Recently, someone asked about the secrets of the Pascal's Triangle. My answer was not complete, since it didn't contain all the neat tricks and gimmicks. I have summed it all up here. This is the basic Pascal's Triangle:

**1)** Just looking at the numbers, we see that it can be represented by combinations.

First row: \(\binom{0}{0}\)

Second row: \(\binom{1}{0}, \binom{1}{1}\)

Third row: \(\binom{2}{0}, \binom{2}{1}, \binom{2}{2}\)

This leads to our first identity, since each number is the sum of the two numbers above it, we get:

\(\binom{x}{y}+\binom{x}{y+1}=\binom{x+1}{y+1}\)

**2)** Looking at each row, we get two conclusions:

1. The sum of the numbers in the n^{th} row is \(2^{n-1}\).

This gives us Pascal's Corollary 8: \( 2^n−1=2^{n−1}+2^{n−2}+...+1.\)

2. The n^{th }row is \(11^{n-1}\)

\(1)\ 1=11^0\\ 2)\ 11=11^1\\ 3)\ 121=11^2\\ 4)\ 1331=11^3\\ 5)\ 14641=11^4\\ \)

For 6^{th} row, you carry the additional digits up to their appropriate place, \(1\ \ \ 5\ \ \ 10\ \ \ 10\ \ \ 5\ \ \ 1\) becomes \(1, 5+1, 0+1, 0 , 5, 1=161051=11^5\)

**3)** Next, we look at each diagonal row. The first diagonal from the top, going down, is all ones.

First row: only ones: 1, 1, 1, ...

Second row: counting numbers, 1, 2, 3, ...

Third row: triangular numbers, 1, 3, 6, ...

Fourth row: tetrahedral numbers, 1, 4, 10, ...

**4)** According to Pascal, in every arithmetical triangle each cell is equal to the sum of all the cells of the preceding row from its column to the first, inclusive (Corollary 2).
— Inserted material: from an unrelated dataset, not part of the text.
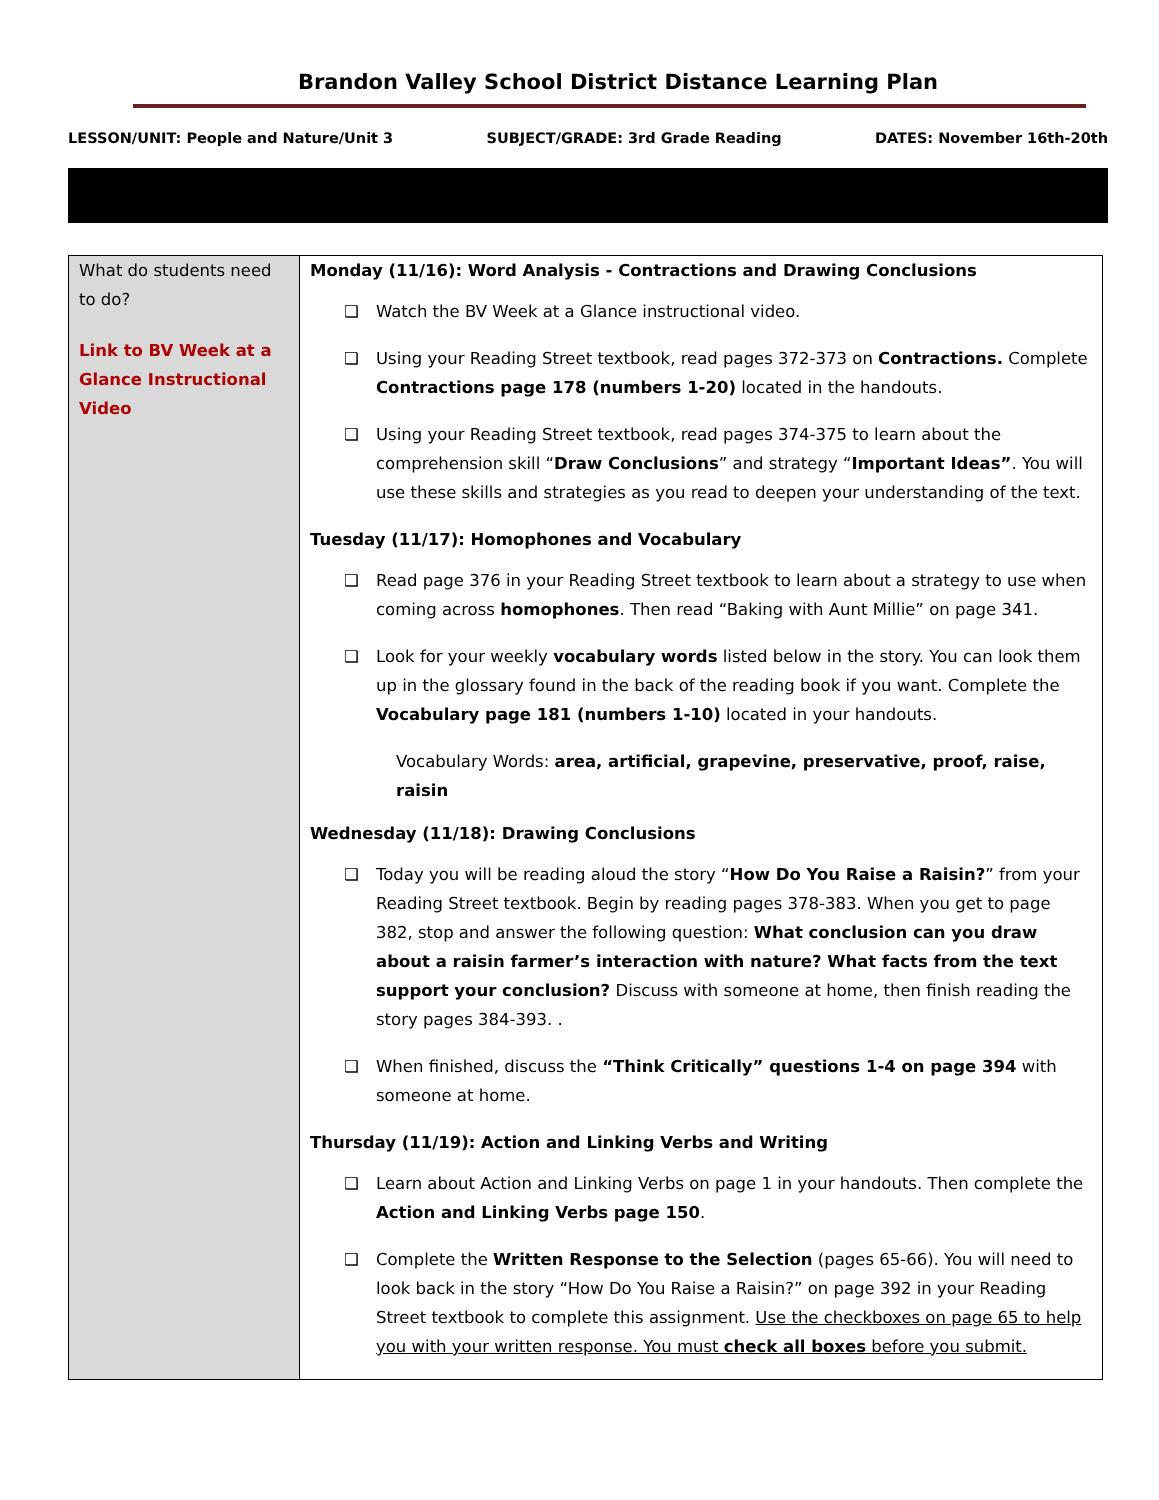Brandon Valley School District Distance Learning Plan
LESSON/UNIT: People and Nature/Unit 3 SUBJECT/GRADE: 3rd Grade Reading DATES: November 16th-20th
| What do students need to do? Link to BV Week at a Glance Instructional Video | Monday (11/16): Word Analysis - Contractions and Drawing Conclusions ❏ Watch the BV Week at a Glance instructional video. ❏ Using your Reading Street textbook, read pages 372-373 on Contractions. Complete Contractions page 178 (numbers 1-20) located in the handouts. ❏ Using your Reading Street textbook, read pages 374-375 to learn about the comprehension skill “ Draw Conclusions ” and strategy “ Important Ideas” . You will use these skills and strategies as you read to deepen your understanding of the text. Tuesday (11/17): Homophones and Vocabulary ❏ Read page 376 in your Reading Street textbook to learn about a strategy to use when coming across homophones . Then read “Baking with Aunt Millie” on page 341. ❏ Look for your weekly vocabulary words listed below in the story. You can look them up in the glossary found in the back of the reading book if you want. Complete the Vocabulary page 181 (numbers 1-10) located in your handouts. Vocabulary Words: area, artificial, grapevine, preservative, proof, raise, raisin Wednesday (11/18): Drawing Conclusions ❏ Today you will be reading aloud the story “ How Do You Raise a Raisin? ” from your Reading Street textbook. Begin by reading pages 378-383. When you get to page 382, stop and answer the following question: What conclusion can you draw about a raisin farmer’s interaction with nature? What facts from the text support your conclusion? Discuss with someone at home, then finish reading the story pages 384-393. . ❏ When finished, discuss the “Think Critically” questions 1-4 on page 394 with someone at home. Thursday (11/19): Action and Linking Verbs and Writing ❏ Learn about Action and Linking Verbs on page 1 in your handouts. Then complete the Action and Linking Verbs page 150 . ❏ Complete the Written Response to the Selection (pages 65-66). You will need to look back in the story “How Do You Raise a Raisin?” on page 392 in your Reading Street textbook to complete this assignment. Use the checkboxes on page 65 to help you with your written response. You must check all boxes before you submit. |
Also, in every arithmetic triangle, each cell diminished by unity is equal to the sum of all those which are included between its perpendicular rank and its parallel rank, exclusively (Corollary 4).

Identity 1: \(C^{n+1}_{m+1}=C^n_m+C^{n-1}_m+\cdots+C^0_m\)

Identity 2: \(C^{n+1}_m-1=\sum C^k_j\)

**5)** We could detect the Fibonacci numbers if we cut the triangle in diagonals and take the sum of the diagonals:

**6) **The fundamental constant *e* hidden in the Pascal Triangle; this by taking products - instead of sums - of all elements in a row:

\(\displaystyle\lim_{n \rightarrow \infty}\frac{S_{n-1}S_{n+1}}{s^2_n}=e\), where S_{n }is the product of the terms in the n^{th }row.

**7) **

The n^{th} Catalan number \(C_n=\frac{1}{n+1}\binom{2n}{n}\)could be discovered in the following combination:

\(C_n=\binom{2n-3}{n-1}+\binom{2n-2}{n}-\binom{2n-3}{n}-\binom{2n-2}{n+1}\)

**8) **Squares

Identity: \(C^{n+2}_3-C^n_3=n^2\\ C^{n+3}_4−C^{n+2}_4−C^{n+1}_4+C^n_4=n^2.\)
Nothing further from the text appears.